— WORK TO COMPLETE —
Count every line in the data below that includes "часовая", and give only the result.

Stored data entries:
+---+
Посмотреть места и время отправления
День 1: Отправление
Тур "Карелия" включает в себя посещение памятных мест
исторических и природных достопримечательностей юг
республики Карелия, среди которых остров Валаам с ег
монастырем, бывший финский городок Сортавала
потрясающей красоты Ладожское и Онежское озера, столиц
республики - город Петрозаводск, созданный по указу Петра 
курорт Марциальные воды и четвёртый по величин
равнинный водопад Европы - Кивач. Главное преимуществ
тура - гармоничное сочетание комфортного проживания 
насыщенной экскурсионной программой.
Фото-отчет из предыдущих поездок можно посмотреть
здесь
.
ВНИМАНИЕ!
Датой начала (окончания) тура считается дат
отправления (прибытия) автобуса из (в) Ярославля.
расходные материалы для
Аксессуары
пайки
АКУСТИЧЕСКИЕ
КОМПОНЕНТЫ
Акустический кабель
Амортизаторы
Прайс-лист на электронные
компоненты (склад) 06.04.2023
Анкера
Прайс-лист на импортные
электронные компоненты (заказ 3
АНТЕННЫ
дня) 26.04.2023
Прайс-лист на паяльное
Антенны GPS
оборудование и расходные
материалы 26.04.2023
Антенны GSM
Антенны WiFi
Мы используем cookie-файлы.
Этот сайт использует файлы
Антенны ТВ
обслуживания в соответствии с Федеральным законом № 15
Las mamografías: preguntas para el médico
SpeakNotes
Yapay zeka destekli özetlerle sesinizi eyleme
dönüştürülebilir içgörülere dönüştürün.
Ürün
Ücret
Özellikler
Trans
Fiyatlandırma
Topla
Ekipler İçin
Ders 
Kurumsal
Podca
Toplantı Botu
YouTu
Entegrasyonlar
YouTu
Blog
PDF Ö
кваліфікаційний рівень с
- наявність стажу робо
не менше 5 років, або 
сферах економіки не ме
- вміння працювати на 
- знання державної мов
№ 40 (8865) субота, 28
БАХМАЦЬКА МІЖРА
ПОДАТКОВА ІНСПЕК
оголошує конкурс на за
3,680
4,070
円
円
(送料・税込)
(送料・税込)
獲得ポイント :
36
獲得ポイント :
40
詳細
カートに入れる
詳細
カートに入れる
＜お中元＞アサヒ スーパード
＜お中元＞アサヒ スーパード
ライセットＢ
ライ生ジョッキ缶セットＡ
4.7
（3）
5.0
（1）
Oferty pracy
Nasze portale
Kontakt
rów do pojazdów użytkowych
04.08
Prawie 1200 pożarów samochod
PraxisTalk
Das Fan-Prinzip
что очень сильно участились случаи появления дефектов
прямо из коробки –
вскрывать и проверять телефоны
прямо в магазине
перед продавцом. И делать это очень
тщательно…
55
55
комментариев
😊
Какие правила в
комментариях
+---+
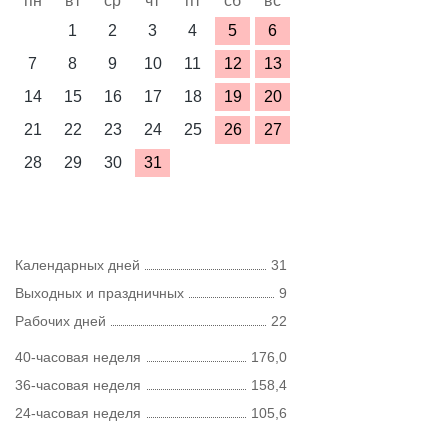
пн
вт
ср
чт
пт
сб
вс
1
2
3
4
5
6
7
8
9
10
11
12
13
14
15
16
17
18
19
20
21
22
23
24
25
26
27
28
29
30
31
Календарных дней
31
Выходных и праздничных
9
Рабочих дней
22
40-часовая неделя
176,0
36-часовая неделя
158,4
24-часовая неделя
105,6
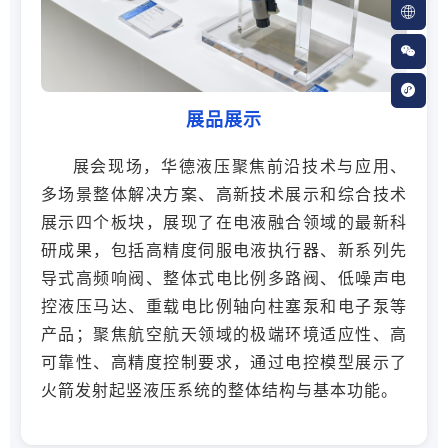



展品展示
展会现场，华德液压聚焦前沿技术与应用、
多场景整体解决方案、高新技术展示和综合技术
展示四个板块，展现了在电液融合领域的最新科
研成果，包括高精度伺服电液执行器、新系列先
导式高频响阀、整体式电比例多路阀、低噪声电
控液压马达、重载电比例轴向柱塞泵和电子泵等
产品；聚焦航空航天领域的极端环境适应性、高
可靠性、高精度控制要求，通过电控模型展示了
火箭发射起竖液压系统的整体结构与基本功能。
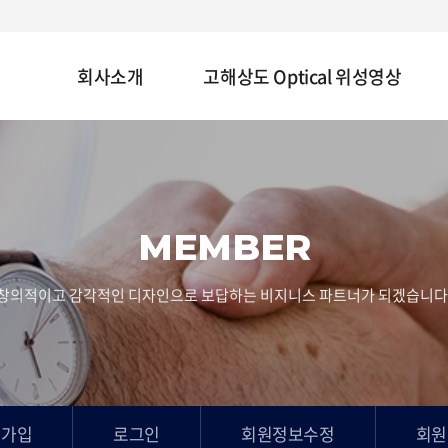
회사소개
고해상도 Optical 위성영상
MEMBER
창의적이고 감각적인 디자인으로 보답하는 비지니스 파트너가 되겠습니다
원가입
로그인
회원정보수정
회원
+---+
— ANSWER TO THIS EXERCISE —
3